A break from school would certainly be nice! I spent all day yesterday doing reading for my two literature classes. And then I have two tests to take in two other classes on Thursday; besides that, I have to get a schedule figured out with an elementary school to do observing there in the next few weeks. And, additionally, I am supposed to have an interview at one of the Chamber of Commerce offices in this area (near the school I'm attending, actually). My former boss from Just Perfect got a job there and is interviewing for some kind of part-time position, apparently. She says they don't absolutely need anyone until June (as far as she knows), and I'll be out of school mid-May, so that would possibly work for both of us. A summer and beyond job would be nice, although there's no way I can do anything else before then! I suppose that I should apply to the UofA just to see what financial considerations might come in to play for going there, but I don't know.
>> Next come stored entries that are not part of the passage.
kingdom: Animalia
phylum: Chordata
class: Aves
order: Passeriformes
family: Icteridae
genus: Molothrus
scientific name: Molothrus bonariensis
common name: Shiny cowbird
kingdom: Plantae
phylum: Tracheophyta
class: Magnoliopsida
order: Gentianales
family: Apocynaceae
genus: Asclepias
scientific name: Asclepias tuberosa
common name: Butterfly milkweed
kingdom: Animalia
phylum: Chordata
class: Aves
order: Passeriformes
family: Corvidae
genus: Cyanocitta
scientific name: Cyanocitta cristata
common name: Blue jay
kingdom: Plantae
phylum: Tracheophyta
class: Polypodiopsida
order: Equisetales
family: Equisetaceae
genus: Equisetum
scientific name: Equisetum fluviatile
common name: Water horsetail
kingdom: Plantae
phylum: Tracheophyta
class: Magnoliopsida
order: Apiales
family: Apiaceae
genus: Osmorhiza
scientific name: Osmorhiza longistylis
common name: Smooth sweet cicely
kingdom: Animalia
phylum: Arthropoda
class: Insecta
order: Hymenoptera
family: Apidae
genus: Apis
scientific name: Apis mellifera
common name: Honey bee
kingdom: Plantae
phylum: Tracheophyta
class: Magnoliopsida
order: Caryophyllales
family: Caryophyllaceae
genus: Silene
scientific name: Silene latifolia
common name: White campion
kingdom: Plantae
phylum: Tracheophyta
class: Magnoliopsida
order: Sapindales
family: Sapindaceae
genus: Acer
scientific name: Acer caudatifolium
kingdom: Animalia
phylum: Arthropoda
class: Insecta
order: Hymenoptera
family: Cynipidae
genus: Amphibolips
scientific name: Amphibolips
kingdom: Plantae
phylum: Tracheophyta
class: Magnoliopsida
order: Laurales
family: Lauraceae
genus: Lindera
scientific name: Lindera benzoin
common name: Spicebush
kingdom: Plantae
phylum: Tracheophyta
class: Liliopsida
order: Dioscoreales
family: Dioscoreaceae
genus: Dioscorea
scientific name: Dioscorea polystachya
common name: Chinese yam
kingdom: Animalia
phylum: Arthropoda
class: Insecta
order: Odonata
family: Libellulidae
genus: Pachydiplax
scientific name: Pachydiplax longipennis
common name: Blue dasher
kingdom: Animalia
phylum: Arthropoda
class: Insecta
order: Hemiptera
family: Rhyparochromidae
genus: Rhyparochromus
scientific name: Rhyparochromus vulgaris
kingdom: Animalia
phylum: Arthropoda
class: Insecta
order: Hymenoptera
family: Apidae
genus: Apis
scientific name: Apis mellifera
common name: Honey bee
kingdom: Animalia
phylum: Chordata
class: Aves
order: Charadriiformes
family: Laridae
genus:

I'll pray some more. I haven't been very motivated lately.=\ School is kind of overwhelming these days. If I don't get all A's this semester, I'll be completely bummed because I'm trying VERY hard! It doesn't matter because I doubt it will affect whether I get a transfer scholarship (at least for this fall) and I know it won't affect my graduating GPA either from the comm. college or from the university, but I like to know that work pays off.

Enough rambling for an afternoon...time to go find food and finish homework (which I really don't want to do).